Parma è rimasta la città ducale dell’800. I K.D.N.R. nel loro box intitolato Play avevano inquadrato bene la situazione, scrivendo sulla copertina la frase: “RACCOLTA DI OPERE GRANDIOSE ERETTE SOTTO IL FELICISSIMO REGNO DI SUA MAESTA’ LA PRINCIPESSA IMPERIALE, ARCIDUCHESSA D’AUSTRIA MARIA LUIGIA DUCHESSA DI PARMA, PIACENZA, GUASTALLA”. L’altro nome storico dell’industrial parmigiano è quello dei T.A.C. Per quanto riguarda la scena odierna… se c’è qualcuno batta un colpo! Io sono qua, curioso di ascoltarvi. Comunque, anche se non fanno musica industriale, di gruppi recenti in giro per Parma mi piacciono i Lourdes Rebels.

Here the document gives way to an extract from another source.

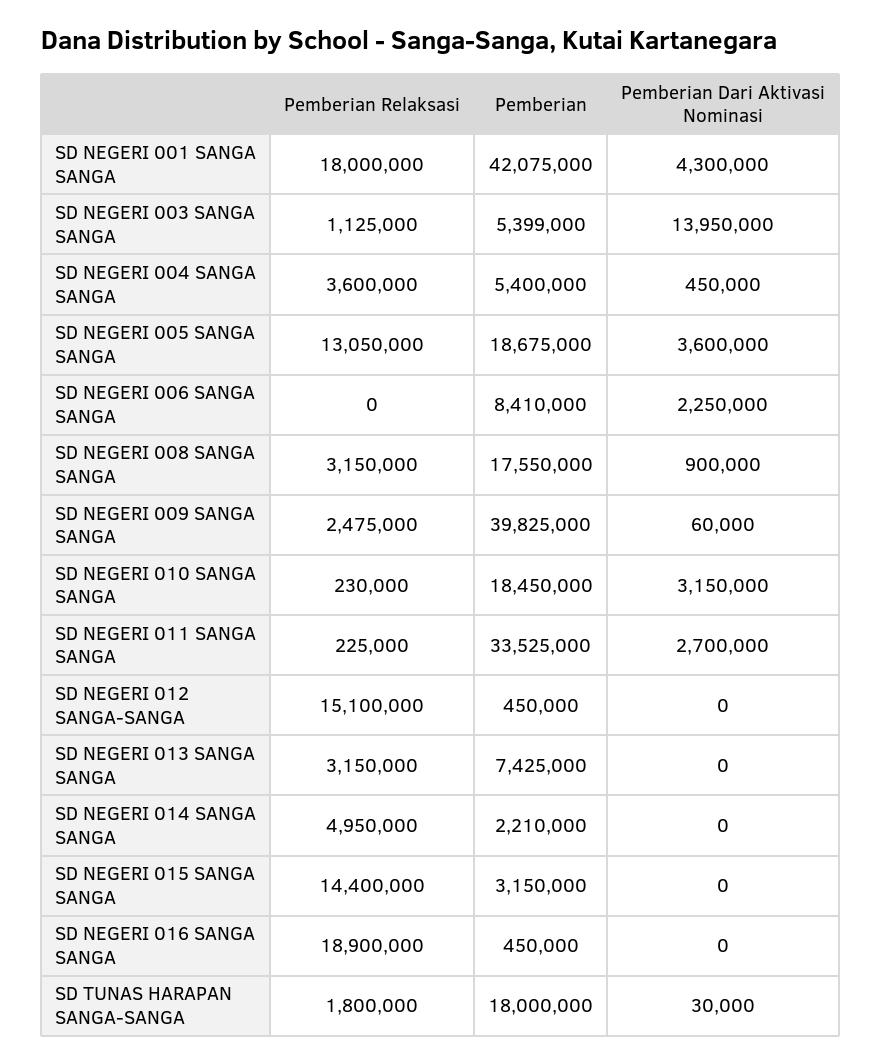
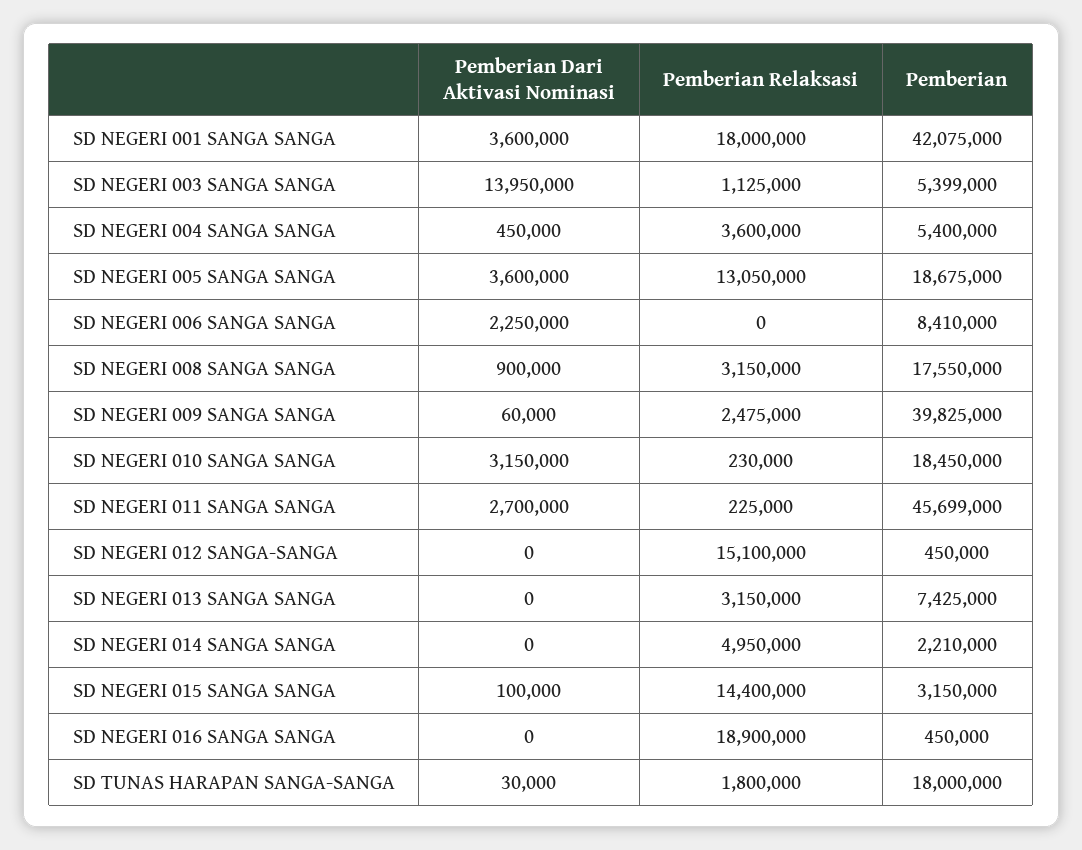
Pemberian Dari Aktivasi Nominasi, SD NEGERI 001 SANGA SANGA: 4300000 -> 3600000
Pemberian, SD NEGERI 011 SANGA SANGA: 33525000 -> 45699000
Pemberian Dari Aktivasi Nominasi, SD NEGERI 015 SANGA SANGA: 0 -> 100000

9) Arte e musica “contro”, due elementi legati in modo indissolubile, anche se qualche accademico potrebbe dissentire al riguardo. Cosa ne pensi di questo legame? E’ importante secondo te che la musica conservi un qualche intento artistico, senza ossequi ed imposizioni?
Solo i bambini sono artisti. Un adulto che si bea di questo titolo, 99 volte su cento, è solo un artistoide. Io ho sempre preferito l’incolto al colto, il non-accademico all’accademico, chi infrange le regole a chi le rispetta. Insomma, all’artista preferisco l’autodidatta. Certo che se uno ha la sciagura di essere adulto, colto e accademico e non riesce più a pensare come un bambino non si deve perdere d’animo, per salvarsi gli resta la follia. Quasi sempre c’è una soluzione, bisogna cercarla.
10) Grazie per il tuo tempo. Vuoi aggiungere qualcosa per chi segue FLUX?
Del tipo fatti una domanda e poi datti una risposta? Non sono mai stato un fan di Marzullo.